Early Saturday morning, I again sipped my departure cup of tea, zipped and closed the travel bag, checked ticket, passport and those essential bank cards, and waved goodbye to hubby and doglets.  This time I was to transit Bangkok and travel onwards to Vientiane, Laos. The distance is not great, but connections are not great either so it takes the best part of a day to get to Vientiane, so I was very glad to reach safely and without any interference in the form of storm clouds this time.

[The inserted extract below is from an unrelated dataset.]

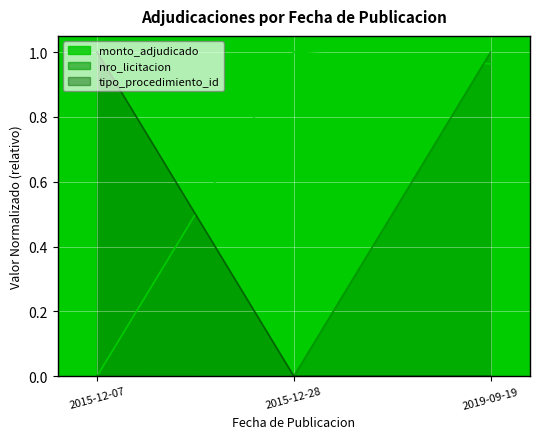

What is the sum of the tipo_procedimiento_id values at 2015-12-07 and 2015-12-28?

1.0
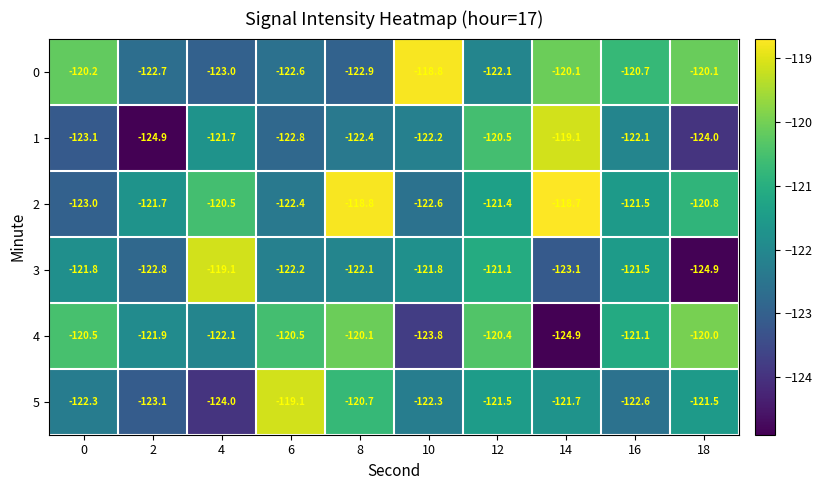

What is the maximum value shown in the chart?

-118.7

This is the first time I have been back to Vientiane since my first visit 12 years ago so I have been looking forward to the trip.  Unfortunately, some reprise or new lurgey descended not long after I arrived and all of my energy has gone into the day work and I have not yet had the strength or energy to visit the city and see how much it has changed.  So the photo below is not one of mine! It is a Lao tourism pic, just to give a flavour while I regroup enough to venture out and about.

Vientiane, Lao

While I have been ploughing on and trying to banish feeling rough, I have received something very exciting.  Something which made me squeal with excitement and not quite jump, but at least animate me!  The Dragonfruit Anthology is getting more real!  Our editor, Shannon Young, has received a REAL copy of the book, with REAL PAPER PAGES.  How exciting is that?! Our contributor copies will arrive soon, and then be sent on to us and then I will be able to hold the book in my own hands!

This is what it looks like!

The BOOK! Dragonfruit Angthology

Dragonfruit Anthology

It is now only 11 days until 10 June, when our Dragonfruit Anthology (as we affectionately call our book) will be published!

I am not sure how many images I will be able to take of Vientiane, but I can guarantee one thing – I will be unbearable when I have my own copy in my hands and there will be MANY images of Dragonfruit!